Reproduce the rows from the line with "collectors: R. Hernández-M. & R. Hernandez V." to the line with "locality: N'Maikha-Salwin Divide, W flank", both included, substituting "site" for every "locality" and leaving all else unchanged.

* start *

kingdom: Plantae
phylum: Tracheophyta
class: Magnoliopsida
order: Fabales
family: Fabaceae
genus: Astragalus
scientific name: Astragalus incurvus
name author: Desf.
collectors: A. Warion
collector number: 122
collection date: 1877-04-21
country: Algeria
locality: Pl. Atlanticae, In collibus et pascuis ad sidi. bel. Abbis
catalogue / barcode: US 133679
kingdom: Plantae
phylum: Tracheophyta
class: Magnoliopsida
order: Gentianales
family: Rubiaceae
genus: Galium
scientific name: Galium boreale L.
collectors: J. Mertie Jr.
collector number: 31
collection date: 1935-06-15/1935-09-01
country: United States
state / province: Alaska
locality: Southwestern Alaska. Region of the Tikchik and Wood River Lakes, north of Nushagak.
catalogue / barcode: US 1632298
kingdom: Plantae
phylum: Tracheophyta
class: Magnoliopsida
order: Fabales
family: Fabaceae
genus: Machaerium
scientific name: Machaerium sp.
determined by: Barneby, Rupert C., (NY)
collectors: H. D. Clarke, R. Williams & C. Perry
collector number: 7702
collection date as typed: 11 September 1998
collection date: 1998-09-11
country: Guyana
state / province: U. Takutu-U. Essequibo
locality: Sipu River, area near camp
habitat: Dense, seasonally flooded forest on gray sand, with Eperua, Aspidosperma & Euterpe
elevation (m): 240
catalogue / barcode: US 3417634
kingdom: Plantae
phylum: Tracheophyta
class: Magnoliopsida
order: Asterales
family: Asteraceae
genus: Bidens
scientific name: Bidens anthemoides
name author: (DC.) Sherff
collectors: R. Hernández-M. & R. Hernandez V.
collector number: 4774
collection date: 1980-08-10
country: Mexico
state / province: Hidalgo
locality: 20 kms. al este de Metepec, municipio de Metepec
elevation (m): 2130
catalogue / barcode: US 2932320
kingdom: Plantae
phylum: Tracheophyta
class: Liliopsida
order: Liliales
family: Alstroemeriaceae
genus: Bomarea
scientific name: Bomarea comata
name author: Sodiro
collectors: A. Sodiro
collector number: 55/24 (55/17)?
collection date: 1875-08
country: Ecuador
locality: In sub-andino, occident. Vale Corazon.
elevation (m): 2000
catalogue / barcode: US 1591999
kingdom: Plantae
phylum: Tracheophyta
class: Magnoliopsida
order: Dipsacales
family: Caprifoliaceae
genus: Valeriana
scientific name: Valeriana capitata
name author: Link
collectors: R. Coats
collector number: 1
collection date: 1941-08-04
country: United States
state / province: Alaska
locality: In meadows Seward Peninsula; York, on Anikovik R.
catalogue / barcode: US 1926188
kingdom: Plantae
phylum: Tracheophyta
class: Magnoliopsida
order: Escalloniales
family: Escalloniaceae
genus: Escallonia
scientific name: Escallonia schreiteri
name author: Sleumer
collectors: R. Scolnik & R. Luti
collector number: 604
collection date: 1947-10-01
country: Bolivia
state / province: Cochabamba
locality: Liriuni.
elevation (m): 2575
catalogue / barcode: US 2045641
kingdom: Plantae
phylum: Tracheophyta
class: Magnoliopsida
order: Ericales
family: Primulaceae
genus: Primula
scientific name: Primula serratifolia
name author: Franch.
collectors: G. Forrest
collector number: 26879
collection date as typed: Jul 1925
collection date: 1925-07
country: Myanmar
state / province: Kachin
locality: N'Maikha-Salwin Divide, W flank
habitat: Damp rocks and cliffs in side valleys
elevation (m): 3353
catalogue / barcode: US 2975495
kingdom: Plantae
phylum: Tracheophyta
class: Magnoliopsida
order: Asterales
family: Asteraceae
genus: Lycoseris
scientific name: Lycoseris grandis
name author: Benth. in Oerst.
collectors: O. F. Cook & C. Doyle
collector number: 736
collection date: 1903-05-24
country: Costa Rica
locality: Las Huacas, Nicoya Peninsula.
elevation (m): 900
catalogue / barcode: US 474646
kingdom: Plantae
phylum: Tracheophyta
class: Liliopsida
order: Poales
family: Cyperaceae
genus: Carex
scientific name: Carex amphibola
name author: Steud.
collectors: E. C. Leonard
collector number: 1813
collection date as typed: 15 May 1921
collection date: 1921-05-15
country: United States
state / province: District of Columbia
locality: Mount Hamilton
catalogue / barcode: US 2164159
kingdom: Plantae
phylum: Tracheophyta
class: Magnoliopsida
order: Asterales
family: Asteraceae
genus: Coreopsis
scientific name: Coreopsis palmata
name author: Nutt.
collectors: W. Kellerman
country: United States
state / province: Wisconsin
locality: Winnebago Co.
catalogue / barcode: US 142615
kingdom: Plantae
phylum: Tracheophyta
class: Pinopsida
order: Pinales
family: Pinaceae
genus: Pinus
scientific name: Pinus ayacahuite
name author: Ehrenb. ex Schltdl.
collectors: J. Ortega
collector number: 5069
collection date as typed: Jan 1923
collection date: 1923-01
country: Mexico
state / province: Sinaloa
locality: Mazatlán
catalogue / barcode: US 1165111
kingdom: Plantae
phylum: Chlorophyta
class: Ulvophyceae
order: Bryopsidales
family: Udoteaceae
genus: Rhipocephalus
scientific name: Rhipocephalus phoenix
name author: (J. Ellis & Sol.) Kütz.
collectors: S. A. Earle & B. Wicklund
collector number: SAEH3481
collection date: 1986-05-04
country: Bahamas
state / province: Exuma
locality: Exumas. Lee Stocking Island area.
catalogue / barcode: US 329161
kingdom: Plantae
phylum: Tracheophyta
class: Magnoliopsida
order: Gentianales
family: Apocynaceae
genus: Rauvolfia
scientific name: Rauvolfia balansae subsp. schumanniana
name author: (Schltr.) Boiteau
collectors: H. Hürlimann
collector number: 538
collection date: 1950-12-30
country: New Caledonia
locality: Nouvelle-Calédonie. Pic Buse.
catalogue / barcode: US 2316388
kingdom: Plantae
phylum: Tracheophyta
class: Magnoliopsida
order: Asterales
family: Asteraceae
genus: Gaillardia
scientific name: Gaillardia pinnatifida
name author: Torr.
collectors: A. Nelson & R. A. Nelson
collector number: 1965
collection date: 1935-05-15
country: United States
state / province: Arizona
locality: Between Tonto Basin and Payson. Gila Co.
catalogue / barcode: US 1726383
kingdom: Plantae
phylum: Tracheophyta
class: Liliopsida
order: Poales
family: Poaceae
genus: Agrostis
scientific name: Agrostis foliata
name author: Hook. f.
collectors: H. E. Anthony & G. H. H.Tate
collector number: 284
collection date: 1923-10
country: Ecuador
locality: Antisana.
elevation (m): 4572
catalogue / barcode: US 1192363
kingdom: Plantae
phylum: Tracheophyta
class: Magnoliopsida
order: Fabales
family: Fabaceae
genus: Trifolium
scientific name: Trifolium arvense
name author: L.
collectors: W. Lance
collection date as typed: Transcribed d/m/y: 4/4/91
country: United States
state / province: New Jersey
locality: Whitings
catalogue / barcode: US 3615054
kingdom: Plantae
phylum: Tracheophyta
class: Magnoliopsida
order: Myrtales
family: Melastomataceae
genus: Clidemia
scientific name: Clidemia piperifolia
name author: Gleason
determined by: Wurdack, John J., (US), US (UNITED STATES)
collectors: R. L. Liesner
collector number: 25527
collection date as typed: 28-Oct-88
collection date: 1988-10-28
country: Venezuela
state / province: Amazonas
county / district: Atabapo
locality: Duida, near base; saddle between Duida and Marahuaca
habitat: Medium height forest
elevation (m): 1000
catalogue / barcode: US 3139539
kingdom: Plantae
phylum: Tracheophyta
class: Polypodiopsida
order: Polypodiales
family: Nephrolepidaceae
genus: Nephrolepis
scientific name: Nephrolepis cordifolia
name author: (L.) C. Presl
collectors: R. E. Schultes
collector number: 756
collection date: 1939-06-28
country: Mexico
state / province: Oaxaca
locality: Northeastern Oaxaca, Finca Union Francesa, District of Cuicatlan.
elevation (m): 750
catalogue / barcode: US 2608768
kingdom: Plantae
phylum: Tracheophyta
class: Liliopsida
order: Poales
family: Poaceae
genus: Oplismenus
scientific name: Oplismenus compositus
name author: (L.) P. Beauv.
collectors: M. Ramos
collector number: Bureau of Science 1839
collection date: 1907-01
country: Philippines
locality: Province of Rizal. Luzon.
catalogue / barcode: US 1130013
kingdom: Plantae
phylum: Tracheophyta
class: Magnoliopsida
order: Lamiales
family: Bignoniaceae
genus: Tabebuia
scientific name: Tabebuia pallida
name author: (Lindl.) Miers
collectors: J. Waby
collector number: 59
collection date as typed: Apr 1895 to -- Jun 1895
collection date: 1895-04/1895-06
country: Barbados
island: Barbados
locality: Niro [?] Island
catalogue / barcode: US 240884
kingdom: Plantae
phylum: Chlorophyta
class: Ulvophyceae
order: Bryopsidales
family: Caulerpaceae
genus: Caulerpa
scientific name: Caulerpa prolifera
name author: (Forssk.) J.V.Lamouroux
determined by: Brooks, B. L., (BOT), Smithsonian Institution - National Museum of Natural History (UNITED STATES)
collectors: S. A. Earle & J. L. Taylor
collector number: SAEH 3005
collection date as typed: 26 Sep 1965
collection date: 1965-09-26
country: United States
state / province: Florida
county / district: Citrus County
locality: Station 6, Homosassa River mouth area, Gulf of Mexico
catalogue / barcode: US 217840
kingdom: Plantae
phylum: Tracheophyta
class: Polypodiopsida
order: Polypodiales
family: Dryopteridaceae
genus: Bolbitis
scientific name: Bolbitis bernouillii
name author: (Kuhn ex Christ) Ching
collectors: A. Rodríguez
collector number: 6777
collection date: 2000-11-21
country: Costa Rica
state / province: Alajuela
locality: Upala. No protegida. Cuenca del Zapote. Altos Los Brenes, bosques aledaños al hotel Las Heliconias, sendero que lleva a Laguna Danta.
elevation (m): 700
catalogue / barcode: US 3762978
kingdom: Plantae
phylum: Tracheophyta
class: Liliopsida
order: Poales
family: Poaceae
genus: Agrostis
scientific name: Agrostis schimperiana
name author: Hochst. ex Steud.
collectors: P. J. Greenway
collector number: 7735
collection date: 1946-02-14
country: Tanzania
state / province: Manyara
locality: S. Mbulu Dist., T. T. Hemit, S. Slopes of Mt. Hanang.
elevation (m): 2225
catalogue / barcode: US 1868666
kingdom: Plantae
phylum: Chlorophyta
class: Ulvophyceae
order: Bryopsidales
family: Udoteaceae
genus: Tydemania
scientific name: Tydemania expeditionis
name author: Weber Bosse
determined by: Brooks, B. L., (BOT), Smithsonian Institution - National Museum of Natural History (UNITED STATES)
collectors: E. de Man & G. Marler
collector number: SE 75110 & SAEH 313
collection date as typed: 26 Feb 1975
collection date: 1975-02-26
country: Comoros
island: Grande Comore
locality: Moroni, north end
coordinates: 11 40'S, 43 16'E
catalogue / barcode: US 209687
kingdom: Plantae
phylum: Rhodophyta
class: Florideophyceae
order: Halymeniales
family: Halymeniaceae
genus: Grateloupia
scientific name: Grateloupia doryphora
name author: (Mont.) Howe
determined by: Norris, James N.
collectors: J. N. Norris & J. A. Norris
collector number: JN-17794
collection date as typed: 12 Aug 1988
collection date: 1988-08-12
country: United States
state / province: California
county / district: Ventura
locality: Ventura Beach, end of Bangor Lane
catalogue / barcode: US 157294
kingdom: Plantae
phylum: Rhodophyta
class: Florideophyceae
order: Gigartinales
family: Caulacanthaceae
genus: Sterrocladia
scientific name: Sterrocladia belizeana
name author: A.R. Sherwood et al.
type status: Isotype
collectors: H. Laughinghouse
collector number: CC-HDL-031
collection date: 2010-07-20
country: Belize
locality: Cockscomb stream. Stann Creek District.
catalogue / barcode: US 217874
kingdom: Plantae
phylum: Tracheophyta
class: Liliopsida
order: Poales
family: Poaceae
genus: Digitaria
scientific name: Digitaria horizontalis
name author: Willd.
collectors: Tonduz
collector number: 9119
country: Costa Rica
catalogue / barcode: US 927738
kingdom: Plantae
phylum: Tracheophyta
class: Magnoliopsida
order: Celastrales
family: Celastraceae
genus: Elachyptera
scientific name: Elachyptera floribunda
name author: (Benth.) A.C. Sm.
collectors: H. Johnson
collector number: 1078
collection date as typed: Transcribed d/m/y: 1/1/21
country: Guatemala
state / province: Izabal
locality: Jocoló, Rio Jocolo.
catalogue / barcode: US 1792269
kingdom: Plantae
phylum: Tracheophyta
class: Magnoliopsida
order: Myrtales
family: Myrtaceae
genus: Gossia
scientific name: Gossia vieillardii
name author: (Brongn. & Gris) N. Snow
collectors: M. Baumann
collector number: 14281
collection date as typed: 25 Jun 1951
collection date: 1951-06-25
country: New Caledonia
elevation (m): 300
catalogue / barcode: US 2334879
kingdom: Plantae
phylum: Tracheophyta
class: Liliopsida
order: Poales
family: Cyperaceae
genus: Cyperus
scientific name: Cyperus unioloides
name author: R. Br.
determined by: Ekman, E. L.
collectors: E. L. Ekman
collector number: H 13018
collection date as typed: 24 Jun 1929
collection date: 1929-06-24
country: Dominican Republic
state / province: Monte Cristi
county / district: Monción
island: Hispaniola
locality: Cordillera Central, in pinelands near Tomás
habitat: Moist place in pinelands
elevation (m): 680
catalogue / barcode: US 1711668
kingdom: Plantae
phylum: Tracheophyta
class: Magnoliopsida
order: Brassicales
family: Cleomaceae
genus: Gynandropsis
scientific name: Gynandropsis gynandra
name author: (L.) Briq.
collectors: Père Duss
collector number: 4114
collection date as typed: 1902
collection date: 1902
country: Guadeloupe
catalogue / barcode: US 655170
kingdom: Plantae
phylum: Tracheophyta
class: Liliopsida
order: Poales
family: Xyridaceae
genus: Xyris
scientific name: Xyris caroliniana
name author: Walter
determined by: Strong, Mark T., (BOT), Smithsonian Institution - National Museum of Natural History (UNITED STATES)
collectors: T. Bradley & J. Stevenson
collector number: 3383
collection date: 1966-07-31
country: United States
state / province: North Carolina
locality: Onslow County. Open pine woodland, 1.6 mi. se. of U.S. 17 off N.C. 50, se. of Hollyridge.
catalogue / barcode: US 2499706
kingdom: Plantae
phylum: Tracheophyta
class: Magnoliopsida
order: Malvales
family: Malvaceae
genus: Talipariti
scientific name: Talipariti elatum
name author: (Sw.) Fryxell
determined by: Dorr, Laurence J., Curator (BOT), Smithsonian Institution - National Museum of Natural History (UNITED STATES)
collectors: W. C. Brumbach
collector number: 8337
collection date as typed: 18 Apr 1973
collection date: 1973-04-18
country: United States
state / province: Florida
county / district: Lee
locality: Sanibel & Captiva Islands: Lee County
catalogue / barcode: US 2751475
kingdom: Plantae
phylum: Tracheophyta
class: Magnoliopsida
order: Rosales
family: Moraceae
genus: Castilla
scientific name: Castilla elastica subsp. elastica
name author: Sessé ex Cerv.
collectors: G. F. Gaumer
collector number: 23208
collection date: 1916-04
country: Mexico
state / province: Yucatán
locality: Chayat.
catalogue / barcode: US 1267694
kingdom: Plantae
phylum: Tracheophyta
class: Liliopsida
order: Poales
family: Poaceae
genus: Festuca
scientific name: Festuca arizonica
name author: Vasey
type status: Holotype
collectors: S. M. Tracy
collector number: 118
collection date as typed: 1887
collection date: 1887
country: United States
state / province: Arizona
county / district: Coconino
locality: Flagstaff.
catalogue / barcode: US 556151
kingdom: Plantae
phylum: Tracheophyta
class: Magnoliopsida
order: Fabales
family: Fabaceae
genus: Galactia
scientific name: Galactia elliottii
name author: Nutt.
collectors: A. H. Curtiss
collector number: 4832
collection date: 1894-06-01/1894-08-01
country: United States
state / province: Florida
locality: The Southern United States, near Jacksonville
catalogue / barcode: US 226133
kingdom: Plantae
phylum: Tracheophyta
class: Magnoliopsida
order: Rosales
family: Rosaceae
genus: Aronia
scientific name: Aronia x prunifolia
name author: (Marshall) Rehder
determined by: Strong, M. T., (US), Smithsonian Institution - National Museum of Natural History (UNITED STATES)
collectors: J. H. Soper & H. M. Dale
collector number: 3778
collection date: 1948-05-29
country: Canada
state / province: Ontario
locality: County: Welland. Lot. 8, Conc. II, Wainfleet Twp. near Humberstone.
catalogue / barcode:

* end *

#### [Completed task]
collectors: R. Hernández-M. & R. Hernandez V.
collector number: 4774
collection date: 1980-08-10
country: Mexico
state / province: Hidalgo
site: 20 kms. al este de Metepec, municipio de Metepec
elevation (m): 2130
catalogue / barcode: US 2932320
kingdom: Plantae
phylum: Tracheophyta
class: Liliopsida
order: Liliales
family: Alstroemeriaceae
genus: Bomarea
scientific name: Bomarea comata
name author: Sodiro
collectors: A. Sodiro
collector number: 55/24 (55/17)?
collection date: 1875-08
country: Ecuador
site: In sub-andino, occident. Vale Corazon.
elevation (m): 2000
catalogue / barcode: US 1591999
kingdom: Plantae
phylum: Tracheophyta
class: Magnoliopsida
order: Dipsacales
family: Caprifoliaceae
genus: Valeriana
scientific name: Valeriana capitata
name author: Link
collectors: R. Coats
collector number: 1
collection date: 1941-08-04
country: United States
state / province: Alaska
site: In meadows Seward Peninsula; York, on Anikovik R.
catalogue / barcode: US 1926188
kingdom: Plantae
phylum: Tracheophyta
class: Magnoliopsida
order: Escalloniales
family: Escalloniaceae
genus: Escallonia
scientific name: Escallonia schreiteri
name author: Sleumer
collectors: R. Scolnik & R. Luti
collector number: 604
collection date: 1947-10-01
country: Bolivia
state / province: Cochabamba
site: Liriuni.
elevation (m): 2575
catalogue / barcode: US 2045641
kingdom: Plantae
phylum: Tracheophyta
class: Magnoliopsida
order: Ericales
family: Primulaceae
genus: Primula
scientific name: Primula serratifolia
name author: Franch.
collectors: G. Forrest
collector number: 26879
collection date as typed: Jul 1925
collection date: 1925-07
country: Myanmar
state / province: Kachin
site: N'Maikha-Salwin Divide, W flank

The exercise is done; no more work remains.